Open sumit-agrwl opened 2 years ago
I have added a new --wikidata_only
flag that you can use for the fuse_items
and extract_aliases
tasks. This excludes inputs from Wikipedia. Please notice that this means that you will not get entity popularity counts in the alias table.
So which steps do I need to run? I have ran till import_wikidata.
Also, my ultimate aim is to given a piece of text like “Who is the president of United States?”, it can extract wiki data from it like “president of United States”. If you can just tell me what needs to be done, it would be helpful.
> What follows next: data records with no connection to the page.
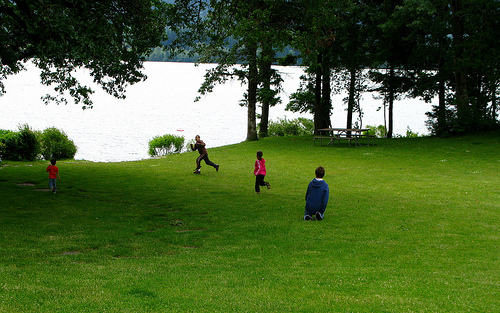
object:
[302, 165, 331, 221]
boy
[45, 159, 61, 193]
boy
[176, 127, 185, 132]
frisbee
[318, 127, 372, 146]
table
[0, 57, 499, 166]
water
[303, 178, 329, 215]
sweater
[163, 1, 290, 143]
tree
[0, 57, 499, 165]
lake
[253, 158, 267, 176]
jacket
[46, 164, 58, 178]
shirt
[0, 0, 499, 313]
park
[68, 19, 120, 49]
leaves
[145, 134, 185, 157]
plants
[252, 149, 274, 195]
child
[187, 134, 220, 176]
children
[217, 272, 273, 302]
grass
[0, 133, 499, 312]
field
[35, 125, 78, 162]
bushes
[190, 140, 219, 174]
outfit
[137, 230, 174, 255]
grass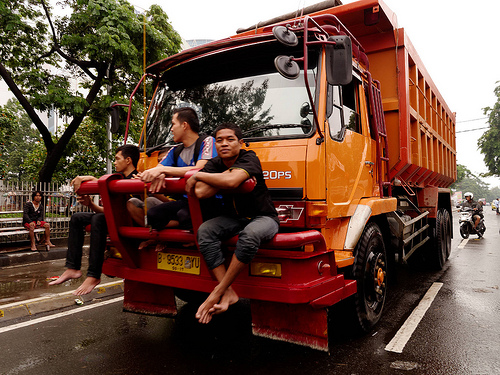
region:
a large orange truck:
[112, 11, 456, 292]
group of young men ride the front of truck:
[60, 113, 289, 315]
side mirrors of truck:
[324, 29, 356, 93]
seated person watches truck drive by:
[21, 188, 56, 261]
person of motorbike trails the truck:
[459, 189, 489, 248]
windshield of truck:
[159, 56, 334, 142]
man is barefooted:
[191, 279, 266, 331]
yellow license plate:
[154, 254, 204, 275]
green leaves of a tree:
[68, 0, 178, 65]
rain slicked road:
[416, 258, 496, 370]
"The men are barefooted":
[22, 225, 255, 329]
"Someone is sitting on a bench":
[16, 173, 65, 257]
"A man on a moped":
[452, 183, 489, 258]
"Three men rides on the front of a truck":
[47, 64, 456, 354]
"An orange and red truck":
[103, 0, 478, 352]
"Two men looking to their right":
[79, 90, 216, 308]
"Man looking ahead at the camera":
[191, 113, 278, 330]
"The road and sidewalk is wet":
[1, 249, 174, 358]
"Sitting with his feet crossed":
[192, 207, 280, 334]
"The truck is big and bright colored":
[50, 2, 468, 352]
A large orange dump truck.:
[70, 15, 463, 340]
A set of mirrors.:
[270, 0, 352, 135]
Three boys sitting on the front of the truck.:
[70, 115, 280, 296]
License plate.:
[145, 245, 200, 280]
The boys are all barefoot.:
[41, 100, 276, 320]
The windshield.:
[140, 37, 327, 137]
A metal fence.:
[0, 175, 96, 240]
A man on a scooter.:
[450, 180, 486, 245]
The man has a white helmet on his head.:
[455, 190, 480, 204]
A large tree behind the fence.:
[0, 0, 175, 176]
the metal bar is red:
[104, 171, 289, 251]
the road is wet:
[466, 267, 481, 342]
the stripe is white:
[401, 282, 440, 373]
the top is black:
[196, 159, 277, 214]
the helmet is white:
[461, 191, 476, 199]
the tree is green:
[33, 80, 74, 108]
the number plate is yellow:
[153, 257, 196, 273]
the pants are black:
[68, 210, 111, 273]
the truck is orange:
[298, 84, 484, 189]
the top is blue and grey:
[162, 146, 218, 200]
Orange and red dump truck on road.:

I could see the parse for other stores, but am not able to find any documentation for wikidata as such.
You need to run the following tasks in addition to import_wikidata:
sling compute_fanin fuse_items build_kb extract_aliases build_phrasetab --wikidata_only
This will produce a knowledge base (kb.sling) and a phrase table (phrase-table.repo). You can use the phrase table to look up matching phrases, see https://github.com/ringgaard/sling/blob/master/doc/guide/pyapi.md#phrase-tables.
Since both the knowledge base and the phrase table is in memory is is pretty fast to make lookups. You should be able to look up all subphrases up til a certain length (e.g. 10).
Since you have made changes for the flag in the source code, I am assuming I need to build from source.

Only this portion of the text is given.